Activity: Retype, word for word, each line between the lines holding "thumb ip: (392, 247)" and "pinky dip: (426, 262)", inclusive, and leave the rest of the data alone.

══════════════════════════════

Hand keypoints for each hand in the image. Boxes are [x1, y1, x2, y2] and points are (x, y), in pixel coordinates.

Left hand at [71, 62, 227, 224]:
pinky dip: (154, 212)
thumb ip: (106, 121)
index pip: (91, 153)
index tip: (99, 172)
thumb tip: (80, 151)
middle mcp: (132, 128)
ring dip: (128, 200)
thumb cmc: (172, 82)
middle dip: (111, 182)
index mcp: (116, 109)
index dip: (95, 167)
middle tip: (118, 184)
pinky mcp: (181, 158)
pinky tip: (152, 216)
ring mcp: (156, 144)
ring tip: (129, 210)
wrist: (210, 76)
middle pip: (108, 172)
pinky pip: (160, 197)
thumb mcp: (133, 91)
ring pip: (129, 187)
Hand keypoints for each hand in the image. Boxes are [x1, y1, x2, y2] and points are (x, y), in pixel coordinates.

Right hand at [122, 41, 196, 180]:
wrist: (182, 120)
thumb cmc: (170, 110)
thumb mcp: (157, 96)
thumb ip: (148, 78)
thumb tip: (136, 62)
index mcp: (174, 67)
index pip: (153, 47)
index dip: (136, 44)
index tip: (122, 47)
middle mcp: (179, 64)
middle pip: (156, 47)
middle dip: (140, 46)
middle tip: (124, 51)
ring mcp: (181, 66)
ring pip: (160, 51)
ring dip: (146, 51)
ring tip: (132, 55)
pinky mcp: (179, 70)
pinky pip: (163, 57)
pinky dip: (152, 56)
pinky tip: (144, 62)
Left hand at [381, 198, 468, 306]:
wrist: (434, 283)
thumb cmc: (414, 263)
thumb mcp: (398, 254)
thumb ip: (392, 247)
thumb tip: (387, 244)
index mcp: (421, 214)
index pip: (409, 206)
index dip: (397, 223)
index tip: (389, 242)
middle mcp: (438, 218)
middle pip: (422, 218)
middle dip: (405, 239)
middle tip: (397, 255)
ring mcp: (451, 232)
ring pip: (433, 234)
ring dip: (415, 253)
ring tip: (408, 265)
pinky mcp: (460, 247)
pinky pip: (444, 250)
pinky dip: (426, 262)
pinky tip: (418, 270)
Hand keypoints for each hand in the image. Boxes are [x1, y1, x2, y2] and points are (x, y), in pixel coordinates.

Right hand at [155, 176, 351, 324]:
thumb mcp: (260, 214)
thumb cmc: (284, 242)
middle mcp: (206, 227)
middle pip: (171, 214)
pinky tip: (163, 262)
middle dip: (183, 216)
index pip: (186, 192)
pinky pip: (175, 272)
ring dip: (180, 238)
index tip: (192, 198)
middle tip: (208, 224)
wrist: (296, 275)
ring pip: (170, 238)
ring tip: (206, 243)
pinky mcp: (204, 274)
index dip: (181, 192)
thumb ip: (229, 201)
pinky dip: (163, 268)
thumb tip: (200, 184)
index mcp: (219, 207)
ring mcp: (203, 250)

══════════════════════════════

Response below:
thumb ip: (392, 247)
thumb tip: (387, 244)
index mcp: (421, 214)
index pip: (409, 206)
index dip: (397, 223)
index tip: (389, 242)
middle mcp: (438, 218)
middle pip: (422, 218)
middle dip: (405, 239)
middle tip: (397, 255)
ring mcp: (451, 232)
ring pip: (433, 234)
ring dip: (415, 253)
ring tip: (408, 265)
pinky mcp: (460, 247)
pinky pip: (444, 250)
pinky dip: (426, 262)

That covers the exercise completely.